EXERCISE PROMPT |
Pick out each line in the data below that contains the word "conventions". Case counts, so a line matches only if the letters have the same capitalization.

RECORDS FOR THE EXERCISE |
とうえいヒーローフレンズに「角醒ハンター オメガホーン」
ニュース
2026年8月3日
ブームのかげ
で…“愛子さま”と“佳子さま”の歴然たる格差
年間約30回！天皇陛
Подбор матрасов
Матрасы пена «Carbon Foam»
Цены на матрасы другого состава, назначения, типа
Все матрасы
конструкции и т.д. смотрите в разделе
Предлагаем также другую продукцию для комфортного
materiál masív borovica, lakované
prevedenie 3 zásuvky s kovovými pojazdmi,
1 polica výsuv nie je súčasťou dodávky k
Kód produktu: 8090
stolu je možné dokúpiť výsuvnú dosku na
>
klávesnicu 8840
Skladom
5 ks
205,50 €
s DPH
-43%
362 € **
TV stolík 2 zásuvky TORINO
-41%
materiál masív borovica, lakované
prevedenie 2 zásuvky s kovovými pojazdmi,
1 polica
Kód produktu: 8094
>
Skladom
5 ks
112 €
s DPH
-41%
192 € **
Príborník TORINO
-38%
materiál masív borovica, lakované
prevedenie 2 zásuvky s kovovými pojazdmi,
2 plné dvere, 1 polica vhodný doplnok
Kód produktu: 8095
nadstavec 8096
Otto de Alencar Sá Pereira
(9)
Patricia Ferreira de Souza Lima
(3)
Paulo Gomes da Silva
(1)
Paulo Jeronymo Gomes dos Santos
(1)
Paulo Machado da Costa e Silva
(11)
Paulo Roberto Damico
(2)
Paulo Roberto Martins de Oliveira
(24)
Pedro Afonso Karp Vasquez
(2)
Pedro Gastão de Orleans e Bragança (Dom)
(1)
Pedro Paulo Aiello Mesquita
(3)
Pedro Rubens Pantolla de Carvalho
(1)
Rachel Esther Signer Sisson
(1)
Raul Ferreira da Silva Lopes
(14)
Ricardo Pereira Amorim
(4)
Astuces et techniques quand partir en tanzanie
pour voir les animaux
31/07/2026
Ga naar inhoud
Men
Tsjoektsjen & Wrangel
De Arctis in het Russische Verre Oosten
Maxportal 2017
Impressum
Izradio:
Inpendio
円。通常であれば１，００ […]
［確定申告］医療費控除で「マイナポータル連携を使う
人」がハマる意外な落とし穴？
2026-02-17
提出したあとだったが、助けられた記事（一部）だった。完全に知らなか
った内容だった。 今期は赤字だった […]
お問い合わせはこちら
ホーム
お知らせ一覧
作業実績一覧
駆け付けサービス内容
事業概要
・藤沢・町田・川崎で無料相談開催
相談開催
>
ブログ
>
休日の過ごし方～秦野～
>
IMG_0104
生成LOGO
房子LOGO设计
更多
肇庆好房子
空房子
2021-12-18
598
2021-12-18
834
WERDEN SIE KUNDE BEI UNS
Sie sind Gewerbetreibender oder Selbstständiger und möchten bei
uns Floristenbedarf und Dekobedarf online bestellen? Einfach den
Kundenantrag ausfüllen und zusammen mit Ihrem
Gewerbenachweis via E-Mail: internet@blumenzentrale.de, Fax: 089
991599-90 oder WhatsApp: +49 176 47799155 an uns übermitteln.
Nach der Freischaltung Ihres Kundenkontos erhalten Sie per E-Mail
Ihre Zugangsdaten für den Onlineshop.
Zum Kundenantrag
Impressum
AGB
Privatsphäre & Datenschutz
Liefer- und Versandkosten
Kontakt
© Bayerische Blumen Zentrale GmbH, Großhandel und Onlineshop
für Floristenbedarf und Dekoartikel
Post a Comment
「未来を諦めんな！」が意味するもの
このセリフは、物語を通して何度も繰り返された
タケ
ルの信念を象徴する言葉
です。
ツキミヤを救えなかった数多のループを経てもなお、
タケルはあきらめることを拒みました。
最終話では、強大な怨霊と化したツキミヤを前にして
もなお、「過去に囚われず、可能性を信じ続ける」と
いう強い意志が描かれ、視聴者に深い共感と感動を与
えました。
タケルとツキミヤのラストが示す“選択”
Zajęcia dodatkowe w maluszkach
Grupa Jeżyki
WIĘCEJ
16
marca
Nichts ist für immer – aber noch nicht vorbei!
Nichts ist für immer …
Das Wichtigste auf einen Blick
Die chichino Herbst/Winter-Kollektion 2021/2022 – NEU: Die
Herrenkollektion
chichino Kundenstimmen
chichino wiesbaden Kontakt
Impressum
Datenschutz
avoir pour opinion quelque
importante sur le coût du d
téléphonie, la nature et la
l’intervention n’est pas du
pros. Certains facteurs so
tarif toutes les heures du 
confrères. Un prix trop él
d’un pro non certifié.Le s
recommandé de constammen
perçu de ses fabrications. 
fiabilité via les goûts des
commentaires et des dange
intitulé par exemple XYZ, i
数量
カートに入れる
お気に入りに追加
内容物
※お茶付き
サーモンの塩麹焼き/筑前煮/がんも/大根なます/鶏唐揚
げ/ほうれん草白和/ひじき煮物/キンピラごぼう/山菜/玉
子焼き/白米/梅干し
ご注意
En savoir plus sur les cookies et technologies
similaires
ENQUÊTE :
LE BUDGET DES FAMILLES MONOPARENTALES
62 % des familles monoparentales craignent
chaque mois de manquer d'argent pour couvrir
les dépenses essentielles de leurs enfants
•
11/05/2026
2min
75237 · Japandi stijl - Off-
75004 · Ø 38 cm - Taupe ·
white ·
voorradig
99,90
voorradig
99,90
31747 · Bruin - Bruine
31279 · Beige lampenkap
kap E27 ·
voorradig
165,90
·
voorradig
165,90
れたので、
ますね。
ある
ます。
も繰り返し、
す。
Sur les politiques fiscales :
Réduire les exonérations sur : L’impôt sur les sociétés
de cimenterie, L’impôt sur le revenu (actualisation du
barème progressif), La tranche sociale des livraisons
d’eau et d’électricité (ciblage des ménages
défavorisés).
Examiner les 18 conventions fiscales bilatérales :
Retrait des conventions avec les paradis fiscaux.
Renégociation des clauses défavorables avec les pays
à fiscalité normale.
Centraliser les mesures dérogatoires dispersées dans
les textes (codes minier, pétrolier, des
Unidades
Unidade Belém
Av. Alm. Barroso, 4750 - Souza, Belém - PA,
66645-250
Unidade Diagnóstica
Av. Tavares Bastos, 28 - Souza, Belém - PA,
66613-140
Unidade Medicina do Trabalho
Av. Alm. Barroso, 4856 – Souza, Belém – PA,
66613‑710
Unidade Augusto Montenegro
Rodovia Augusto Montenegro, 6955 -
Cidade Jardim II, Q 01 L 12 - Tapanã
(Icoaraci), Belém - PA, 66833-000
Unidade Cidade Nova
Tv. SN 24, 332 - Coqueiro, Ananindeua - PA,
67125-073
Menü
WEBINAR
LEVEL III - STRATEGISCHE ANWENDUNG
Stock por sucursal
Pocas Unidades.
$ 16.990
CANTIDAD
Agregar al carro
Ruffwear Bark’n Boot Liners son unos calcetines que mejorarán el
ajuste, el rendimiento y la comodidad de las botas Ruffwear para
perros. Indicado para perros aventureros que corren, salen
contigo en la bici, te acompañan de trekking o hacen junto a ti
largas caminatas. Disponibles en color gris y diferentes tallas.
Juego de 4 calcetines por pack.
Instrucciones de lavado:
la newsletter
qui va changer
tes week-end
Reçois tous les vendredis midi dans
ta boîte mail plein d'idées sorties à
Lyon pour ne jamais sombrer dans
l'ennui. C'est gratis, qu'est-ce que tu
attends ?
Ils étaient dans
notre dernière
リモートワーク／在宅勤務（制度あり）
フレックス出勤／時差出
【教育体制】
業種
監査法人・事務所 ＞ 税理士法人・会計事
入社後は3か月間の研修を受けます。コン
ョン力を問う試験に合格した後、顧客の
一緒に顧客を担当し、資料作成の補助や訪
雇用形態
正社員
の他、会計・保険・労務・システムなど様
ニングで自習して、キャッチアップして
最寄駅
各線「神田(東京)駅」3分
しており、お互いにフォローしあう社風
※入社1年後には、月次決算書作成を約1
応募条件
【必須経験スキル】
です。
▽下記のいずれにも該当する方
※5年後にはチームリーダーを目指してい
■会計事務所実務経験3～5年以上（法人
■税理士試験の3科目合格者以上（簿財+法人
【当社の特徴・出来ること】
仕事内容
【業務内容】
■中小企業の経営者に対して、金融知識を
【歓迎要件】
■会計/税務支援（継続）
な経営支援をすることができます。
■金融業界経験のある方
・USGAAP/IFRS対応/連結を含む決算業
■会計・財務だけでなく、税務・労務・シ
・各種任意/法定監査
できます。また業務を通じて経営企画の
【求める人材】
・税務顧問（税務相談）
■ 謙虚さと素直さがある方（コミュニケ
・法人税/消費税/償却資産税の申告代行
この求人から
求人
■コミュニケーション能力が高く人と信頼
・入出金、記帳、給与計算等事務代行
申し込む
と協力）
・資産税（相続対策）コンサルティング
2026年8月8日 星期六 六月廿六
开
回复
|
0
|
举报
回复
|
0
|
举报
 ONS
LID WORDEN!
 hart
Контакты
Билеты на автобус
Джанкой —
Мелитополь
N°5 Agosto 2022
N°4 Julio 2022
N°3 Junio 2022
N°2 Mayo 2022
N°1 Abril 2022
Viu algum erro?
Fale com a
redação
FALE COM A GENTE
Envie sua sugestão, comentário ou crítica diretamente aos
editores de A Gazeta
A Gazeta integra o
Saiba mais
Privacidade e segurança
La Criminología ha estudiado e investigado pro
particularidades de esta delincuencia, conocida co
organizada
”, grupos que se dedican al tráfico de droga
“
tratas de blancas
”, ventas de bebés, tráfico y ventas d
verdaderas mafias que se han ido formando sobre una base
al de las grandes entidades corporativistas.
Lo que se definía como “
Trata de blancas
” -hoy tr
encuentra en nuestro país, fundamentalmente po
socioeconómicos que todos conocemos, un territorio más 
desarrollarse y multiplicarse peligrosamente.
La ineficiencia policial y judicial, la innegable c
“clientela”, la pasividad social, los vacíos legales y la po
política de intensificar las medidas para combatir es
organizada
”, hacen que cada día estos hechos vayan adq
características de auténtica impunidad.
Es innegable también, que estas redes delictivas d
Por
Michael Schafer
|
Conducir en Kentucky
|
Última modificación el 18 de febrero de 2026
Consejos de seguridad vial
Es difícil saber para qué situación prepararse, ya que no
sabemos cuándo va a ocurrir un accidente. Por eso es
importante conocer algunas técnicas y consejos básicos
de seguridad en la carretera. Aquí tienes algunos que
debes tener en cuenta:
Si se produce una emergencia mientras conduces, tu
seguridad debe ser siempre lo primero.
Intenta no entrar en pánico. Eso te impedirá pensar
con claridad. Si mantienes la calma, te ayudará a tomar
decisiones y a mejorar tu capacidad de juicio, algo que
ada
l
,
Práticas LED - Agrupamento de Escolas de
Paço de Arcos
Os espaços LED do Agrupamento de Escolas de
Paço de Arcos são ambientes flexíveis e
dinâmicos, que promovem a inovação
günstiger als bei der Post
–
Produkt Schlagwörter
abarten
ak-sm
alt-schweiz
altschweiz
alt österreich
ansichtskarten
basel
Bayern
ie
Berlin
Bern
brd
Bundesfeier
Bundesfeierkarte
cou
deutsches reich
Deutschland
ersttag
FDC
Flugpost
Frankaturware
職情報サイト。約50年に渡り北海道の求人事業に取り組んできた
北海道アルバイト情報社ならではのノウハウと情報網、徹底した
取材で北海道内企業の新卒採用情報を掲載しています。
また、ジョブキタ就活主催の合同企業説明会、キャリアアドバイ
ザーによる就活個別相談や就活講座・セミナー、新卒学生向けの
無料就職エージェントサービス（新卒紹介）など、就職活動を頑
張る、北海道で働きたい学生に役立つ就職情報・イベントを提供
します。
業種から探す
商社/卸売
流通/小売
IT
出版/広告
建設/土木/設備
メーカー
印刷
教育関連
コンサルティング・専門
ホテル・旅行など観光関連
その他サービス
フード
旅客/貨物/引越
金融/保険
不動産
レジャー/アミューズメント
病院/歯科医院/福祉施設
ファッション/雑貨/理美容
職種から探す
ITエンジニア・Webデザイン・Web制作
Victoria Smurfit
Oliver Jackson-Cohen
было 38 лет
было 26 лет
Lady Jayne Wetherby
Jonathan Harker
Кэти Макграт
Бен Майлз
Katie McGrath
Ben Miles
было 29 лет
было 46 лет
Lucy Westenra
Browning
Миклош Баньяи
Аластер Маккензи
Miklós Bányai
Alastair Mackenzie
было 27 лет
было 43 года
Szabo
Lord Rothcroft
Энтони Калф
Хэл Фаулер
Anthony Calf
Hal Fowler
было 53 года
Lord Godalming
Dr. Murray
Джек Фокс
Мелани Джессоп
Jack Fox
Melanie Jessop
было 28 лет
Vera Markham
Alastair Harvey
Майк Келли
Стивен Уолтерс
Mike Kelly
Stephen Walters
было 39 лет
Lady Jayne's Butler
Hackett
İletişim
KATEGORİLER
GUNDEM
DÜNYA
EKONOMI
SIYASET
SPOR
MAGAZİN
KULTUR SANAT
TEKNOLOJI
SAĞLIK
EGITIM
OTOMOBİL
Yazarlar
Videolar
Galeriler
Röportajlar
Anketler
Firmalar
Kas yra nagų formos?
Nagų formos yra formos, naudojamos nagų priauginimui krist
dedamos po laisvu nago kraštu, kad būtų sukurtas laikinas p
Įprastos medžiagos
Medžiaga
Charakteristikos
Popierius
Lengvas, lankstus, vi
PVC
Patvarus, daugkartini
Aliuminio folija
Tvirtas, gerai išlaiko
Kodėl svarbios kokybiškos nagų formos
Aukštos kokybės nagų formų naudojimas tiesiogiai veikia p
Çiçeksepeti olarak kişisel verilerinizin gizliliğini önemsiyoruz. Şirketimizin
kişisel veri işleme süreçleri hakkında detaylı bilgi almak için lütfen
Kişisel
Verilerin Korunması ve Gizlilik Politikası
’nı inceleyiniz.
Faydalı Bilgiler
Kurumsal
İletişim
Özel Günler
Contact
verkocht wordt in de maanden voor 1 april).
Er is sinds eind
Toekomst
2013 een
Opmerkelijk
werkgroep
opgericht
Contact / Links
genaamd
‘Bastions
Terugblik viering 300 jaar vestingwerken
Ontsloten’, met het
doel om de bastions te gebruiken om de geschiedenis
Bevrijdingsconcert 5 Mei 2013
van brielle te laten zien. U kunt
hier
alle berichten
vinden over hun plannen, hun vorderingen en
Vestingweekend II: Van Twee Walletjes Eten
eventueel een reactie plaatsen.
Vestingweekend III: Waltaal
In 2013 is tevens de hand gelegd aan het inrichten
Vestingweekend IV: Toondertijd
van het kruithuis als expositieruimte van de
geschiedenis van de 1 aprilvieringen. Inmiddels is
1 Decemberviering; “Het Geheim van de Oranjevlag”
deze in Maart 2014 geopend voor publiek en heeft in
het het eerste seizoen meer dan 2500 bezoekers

ANSWER TO THIS TASK |
Examiner les 18 conventions fiscales bilatérales :
Retrait des conventions avec les paradis fiscaux.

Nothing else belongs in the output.